- **TASK PROMPT**: In the material below, find the line with "right eye: (158, 132)" and the line with "right shoulder: (173, 164)", then output those two lines and every line between them, exactly.

- **STUDY MATERIAL**:
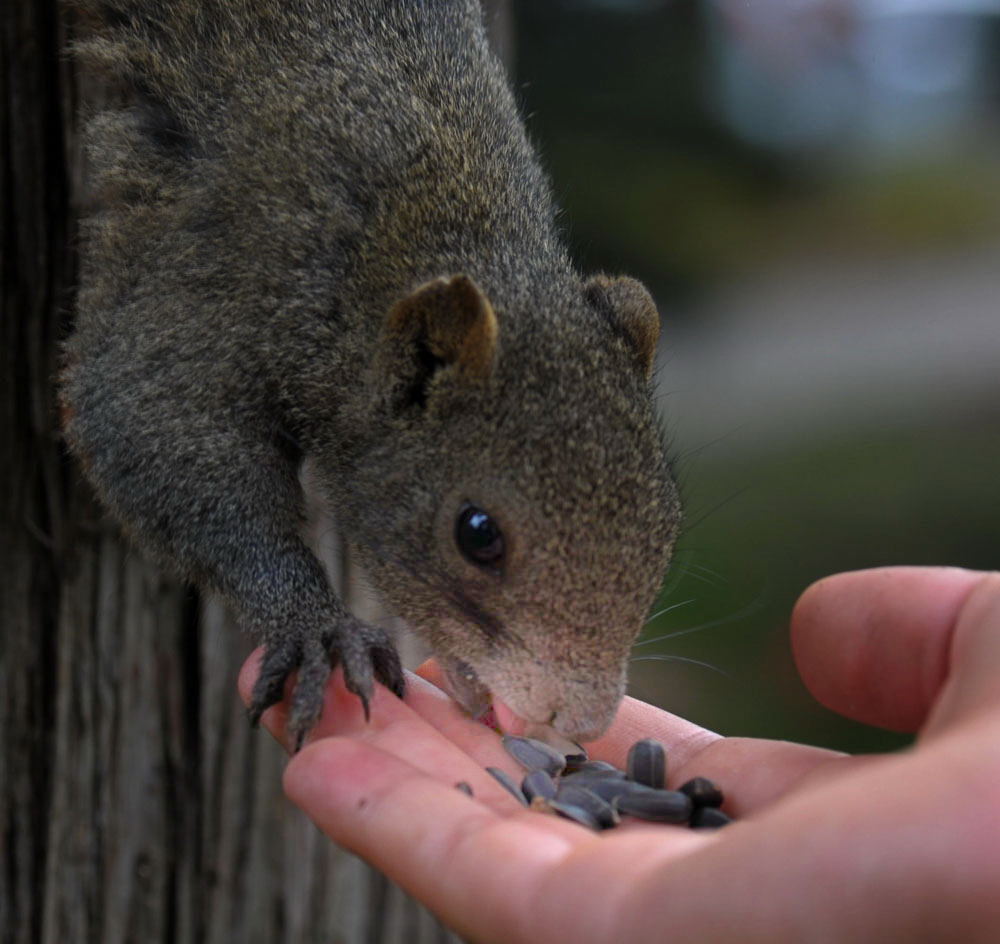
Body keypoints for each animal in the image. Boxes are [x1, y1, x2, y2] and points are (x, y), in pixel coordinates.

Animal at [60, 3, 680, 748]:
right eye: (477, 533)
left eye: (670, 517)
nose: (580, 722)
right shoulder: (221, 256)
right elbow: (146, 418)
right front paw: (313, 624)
* * *
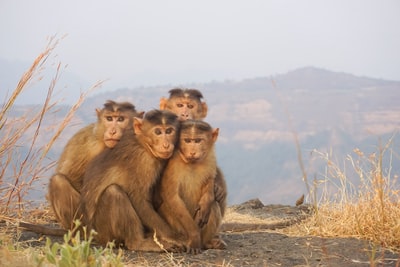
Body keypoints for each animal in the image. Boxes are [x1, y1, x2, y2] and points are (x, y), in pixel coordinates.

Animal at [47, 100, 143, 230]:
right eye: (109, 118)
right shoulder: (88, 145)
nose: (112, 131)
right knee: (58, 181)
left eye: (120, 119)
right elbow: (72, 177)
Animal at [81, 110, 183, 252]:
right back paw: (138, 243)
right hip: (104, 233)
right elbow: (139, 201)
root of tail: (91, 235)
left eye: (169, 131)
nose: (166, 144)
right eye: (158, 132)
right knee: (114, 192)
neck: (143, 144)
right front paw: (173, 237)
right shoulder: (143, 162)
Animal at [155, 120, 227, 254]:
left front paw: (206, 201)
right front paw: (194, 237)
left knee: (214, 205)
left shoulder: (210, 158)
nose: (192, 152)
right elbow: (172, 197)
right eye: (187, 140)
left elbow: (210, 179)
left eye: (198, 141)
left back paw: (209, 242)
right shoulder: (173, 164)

- **SOLVED PROBLEM**:
right eye: (158, 132)
right knee: (114, 192)
neck: (143, 144)
right front paw: (173, 237)
right shoulder: (143, 162)
Animal at [155, 120, 227, 254]:
left front paw: (206, 201)
right front paw: (194, 237)
left knee: (214, 205)
left shoulder: (210, 158)
nose: (192, 152)
right elbow: (172, 197)
right eye: (187, 140)
left elbow: (210, 179)
left eye: (198, 141)
left back paw: (209, 242)
right shoulder: (173, 164)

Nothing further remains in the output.